Audio desync while recording

I’m trying to figure out if it’s possible to record video and audio at the same time without getting desyncs. I use FFmpeg for recording video, and SoX for audio (it’s possible to use FFmpeg for audio and it usually doesn’t desync there, but it outputs only one file, while I need to record both system sounds and my microphone, and one video file with two audio streams is usually not recognised by players and when uploading to YouTube and such). Normally, I would record it with a piped command like this:

ffmpeg <options> Video.mp4 | sox <options> AudioS1.ogg | sox <options> AudioS2.ogg

That would work, but the problem is that it tends to desync, and a whole lot. I get the message “ALSA buffer xrun” a lot, and often times the desync is very dramatic, with the video file being 2:00 minutes long, while the audio files being around 1:30 and 1:45 minutes long (I haven’t tested it for a longer period of time, but I’d suspect the result would be even more dramatic).

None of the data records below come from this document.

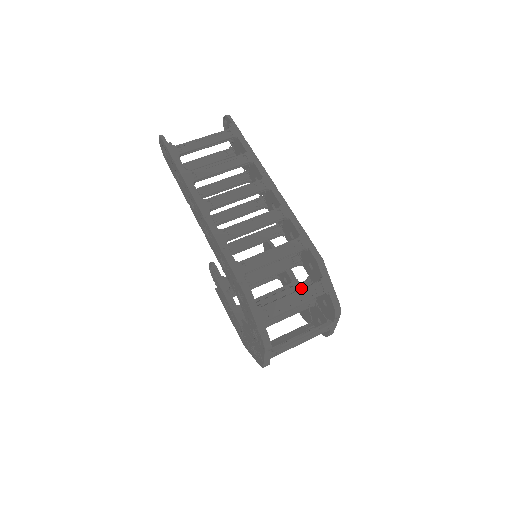
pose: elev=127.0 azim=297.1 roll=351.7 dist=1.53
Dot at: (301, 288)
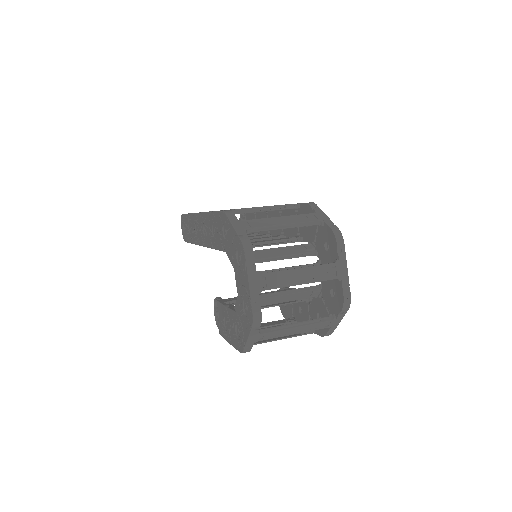
Dot at: occluded
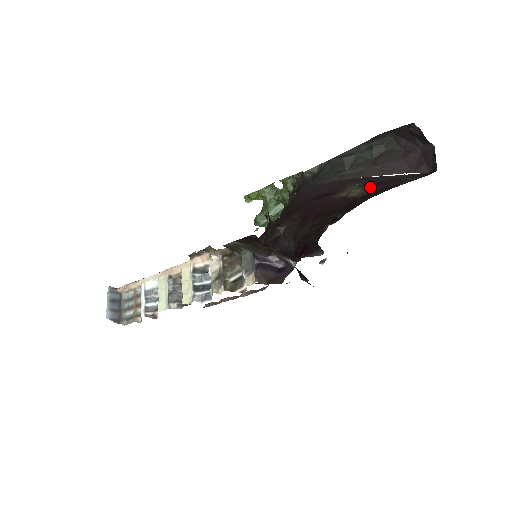
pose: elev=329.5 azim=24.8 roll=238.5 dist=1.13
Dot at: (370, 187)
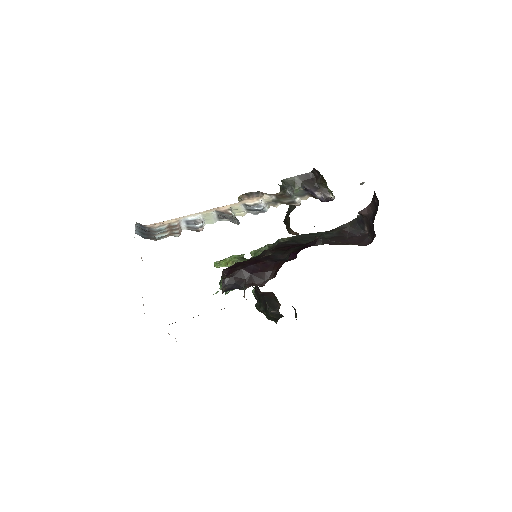
Dot at: occluded
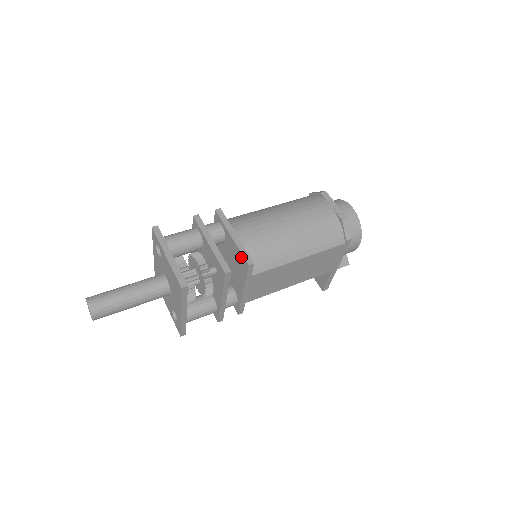
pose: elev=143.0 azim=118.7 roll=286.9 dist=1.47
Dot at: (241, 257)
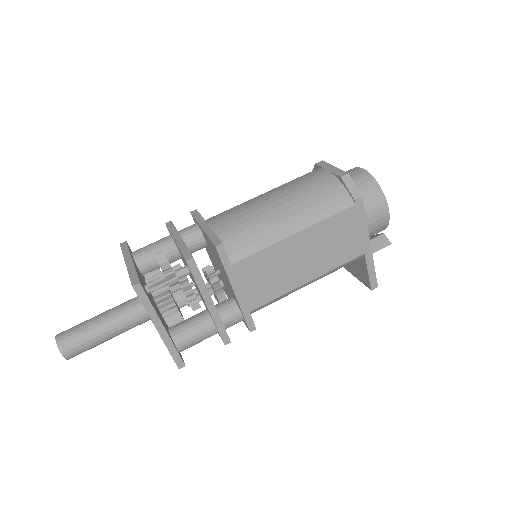
Dot at: (212, 244)
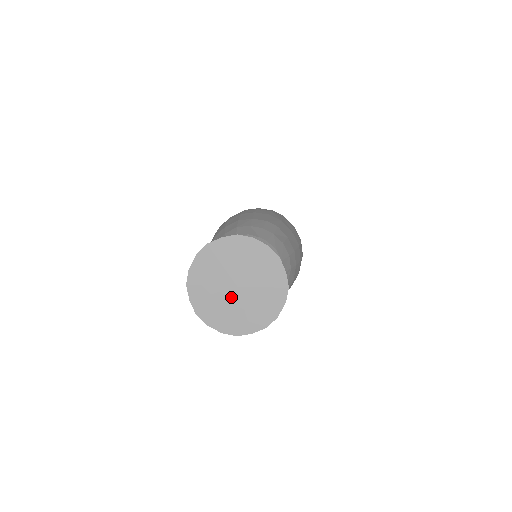
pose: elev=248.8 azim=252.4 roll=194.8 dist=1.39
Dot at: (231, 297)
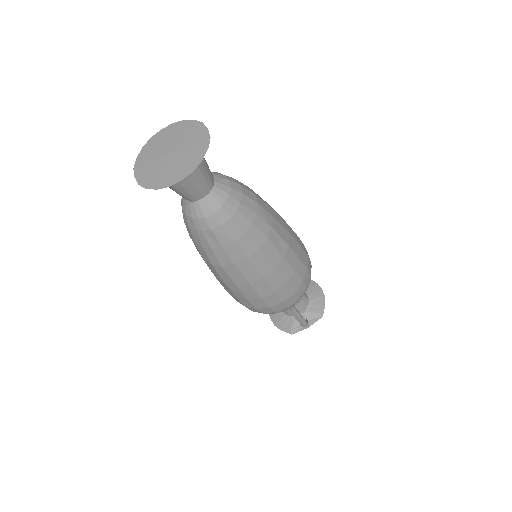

Of course, the best way would be to find out just exactly what causes the desync in the first place… I am using openSUSE 12.1 without PulseAudio (SoX takes input directly from ALSA), and my primary sound card is a Creative X-Fi card (I do have an integrated sound card, too). What could cause the xruns in the first place? Also, is it better to output the files to my native Btrfs filesystem, or NTFS, which is on another hard drive, so is not heavily used at all?

And perhaps as a workaround it could be possible, instead of skipping audio, have the program insert silence there, so that at least the rest of the audio would be in sync with the video?

What kernel are you using? If it’s the default one that could be a problem. I mean the one that’s labelled “default”, as opposed to “desktop”, which might be the one that is installed by default by opensuse, I am not sure about that. You can check with “uname -r” from the command line, it should be “[bunch of numbers]-desktop”. If you’re using proprietary video drivers switching kernels can break them (or, from experience with ATI, switching kernels is guaranteed to break them.)

If that’s not the problem there are other ways to get better performance, adjusting runtime priority for one. I don’t think it would matter which hard drive is used for performance, so that is probably just a matter of preference. Oh metering cpu and memory might reveal something too, if either of those is maxing out, then there really is nothing really wrong, you just have to find a way to economize memory and clock cycles.

Also you can try running jack, might be a bit of overkill for just making a recording, but it might also toss an error that lets you know what the problem is. Getting the program “qjackctl” and hitting the play button (the big one, might be called start, not the little one for the transport) might toss an informative error. I think ardour has some good error messages too, but that is definitely overkill for what you are doing (though in all fairness, it is not as hard to use as it seems at first glance.)

Well, I guess I don’t know exactly, it could be a lot of things. I guess check the cpu meter first, then the kernel version, and then probably runtime priority, but fiddling with that is maybe not the easiest if you don’t already know how to do it. Maybe just installing jack and hitting play on qjackctl, and then trying to record in audacity (go to preferences and make it use jack, I think it connects itself up to your system automatically after that) is an easy thing to try. Jack is probably a dependancy of qjackctl.

Well, I guess I don’t know, hope something here is useful.

I’m using the desktop kernel.

Actually, I think I found the answer… As you can see, I recorded the sound in OGG earlier. I changed it to WAV instead, and now the outputs have the exact same length. The CPU usage when recording also went down considerably (now SoX uses only around 1% of the CPU each). So I guess it’s just slow to compress the sound in OGG format and SoX couldn’t cope with it. Which makes me wonder how other formats like FLAC compare in terms of speed like that.